Complete the following —
1. Decide whether each statement below agrees with the passage on Ghemme. Answer yes or no and quote the deciding words: (a) The writer first visited Ghemme at the age of nine. (b) The nearest city of consequence to Ghemme is Milan. (c) The pebbles on the vineyard floor were granite.
2. Identify every line in the entries below that contains the string "הזוכה", and copy each of those lines.

Excerpted passage —
"""
The cellars in Ghemme smell different in October, when the harvest fog settles on the moraine and the whole town goes quiet except for the sound of Nebbiolo being crushed. My father brought me here when I was nine, to visit a cousin of a cousin who kept a few rows of Spanna on the slope behind his house. I remember the pebbles. Granite, grey and pink, scattered across the vineyard floor like someone had emptied a riverbed onto a hillside. I picked one up and it was warm from the sun and gritty with mica. I still have it in a bowl on my desk in Lyon, next to volume four of my tasting journal. I think of it every time I open a bottle from this appellation.
Ghemme is not a place that announces itself. There is no grand entrance, no castle on a hill, no tour buses idling outside a tasting room. The town sits in the Alto Piemonte between the Po plain and the first real foothills of the Alps, closer to Milan than to Alba, closer to rice paddies than to the famous slopes of the Langhe. The nearest city of consequence is Novara. The nearest wine tourist is usually looking for Barolo and has taken a wrong turn. And yet this is one of the oldest documented Nebbiolo appellations in Piedmont, a place that was producing wine for the Dukes of Savoy and the papal court before anyone had thought to put the word "Barolo" on a label.
There is something about Ghemme that resists the language we use for its southern cousins. If Barolo is an opera, all structure and drama and orchestral tannin, Ghemme is a string quartet playing in a stone room: transparent, mineral, precise, and quietly devastating if you listen closely enough.
"""
Excerpted records —
"""
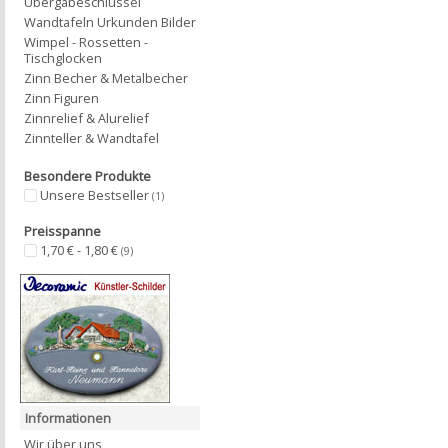
Übergabeschlüssel
Wandtafeln Urkunden Bilder
Wimpel - Rossetten -
Tischglocken
Zinn Becher & Metalbecher
Zinn Figuren
Zinnrelief & Alurelief
Zinnteller & Wandtafel
Besondere Produkte
Unsere Bestseller
(1)
Preisspanne
1,70 € - 1,80 €
(9)
Informationen
Wir über uns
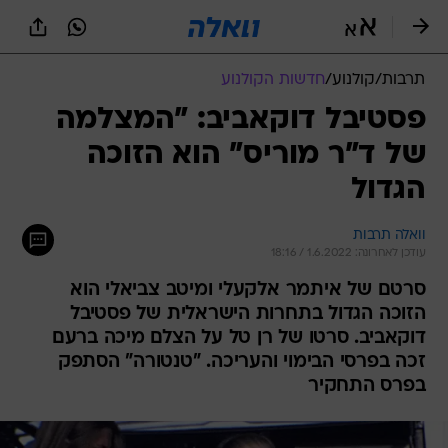
תרבות
/
קולנוע
/
חדשות הקולנוע
פסטיבל דוקאביב: "המצלמה
של ד"ר מוריס" הוא הזוכה
הגדול
וואלה תרבות
עודכן לאחרונה: 1.6.2022 / 18:16
סרטם של איתמר אלקעלי ומיטב צביאלי הוא
הזוכה הגדול בתחרות הישראלית של פסטיבל
דוקאביב. סרטו של רן טל על הצלם מיכה ברעם
זכה בפרסי הבימוי והעריכה. "טנטורה" הסתפק
בפרס התחקיר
"""
Task-by-task outputs —
1.
(a) Yes: "My father brought me here when I was nine"
(b) No: "The nearest city of consequence is Novara."
(c) Yes: "Granite, grey and pink, scattered across the vineyard floor"

2.
של ד"ר מוריס" הוא הזוכה
הזוכה הגדול בתחרות הישראלית של פסטיבל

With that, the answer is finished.